L’economia italiana cresciuta del 6,5%: si tratta della crescita più forte dal 1995

L’economia italiana è cresciuta del 6,5% nel 2021: si tratta della progressione più forte dal 1995, anno d’inizio delle serie storiche. Lo certifica l’Istat secondo cui la variazione acquisita del Pil per il 2022 è +2,4%: si tratta della variazione che si avrebbe per l’anno in corso, rispetto all’anno precedente, se il livello della variabile oggetto di analisi registrato per l’ultimo mese o trimestre noto restasse invariato fino alla fine dell’anno. Il dato per il 2021 è corretto per le giornate lavorative e destagionalizzato rispetto al 2020, quando l’economia italiana aveva subito un crollo di quasi il 9%.

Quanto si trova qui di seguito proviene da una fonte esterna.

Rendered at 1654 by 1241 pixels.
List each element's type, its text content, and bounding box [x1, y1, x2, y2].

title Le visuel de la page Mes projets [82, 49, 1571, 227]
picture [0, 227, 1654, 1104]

Nel quarto trimestre del 2021 si stima che il prodotto interno lordo (Pil), espresso in valori concatenati con anno di riferimento 2015, corretto per gli effetti di calendario e destagionalizzato, sia aumentato dello 0,6% rispetto al trimestre precedente e del 6,4% in termini tendenziali.

Di più, in termini di ripresa, l’Italia è ora la locomotiva d’Europa. Negli ultimi tre mesi dell’anno scorso, la crescita del nostro Paese ha registrato il ritmo più forte se confrontata con il resto dell’Eurozona e rispetto allo stesso periodo del 2020. Secondo quanto reso noto da Eurostat, nell’ultimo trimestre dello scorso anno il Pil dell’Eurozona è cresciuto su base annua del 4,6% mentre nell’area Ue del 4,8%.

«L’economia italiana – commenta l’Istat – registra per il quarto trimestre consecutivo una espansione, seppure a ritmi più moderati rispetto ai periodi precedenti. Anche dal lato tendenziale, la crescita è risultata molto sostenuta, superiore ai 6 punti percentuali. La stima preliminare che ha, come sempre, natura provvisoria, riflette dal lato dell’offerta uno sviluppo ulteriore del settore dell’industria e dei servizi, e un calo in quello dell’agricoltura».

Il quarto trimestre del 2021 ha avuto due giornate lavorative in meno rispetto al trimestre precedente e lo stesso numero di giornate lavorative rispetto al quarto trimestre del 2020, spiega l’Istat. La variazione congiunturale è la sintesi di una diminuzione del valore aggiunto nel comparto dell’agricoltura, silvicoltura e pesca e di un aumento sia in quello dell’industria, sia in quello dei servizi. Dal lato della domanda, vi è un contributo positivo della componente nazionale (al lordo delle scorte) e un apporto negativo della componente estera netta.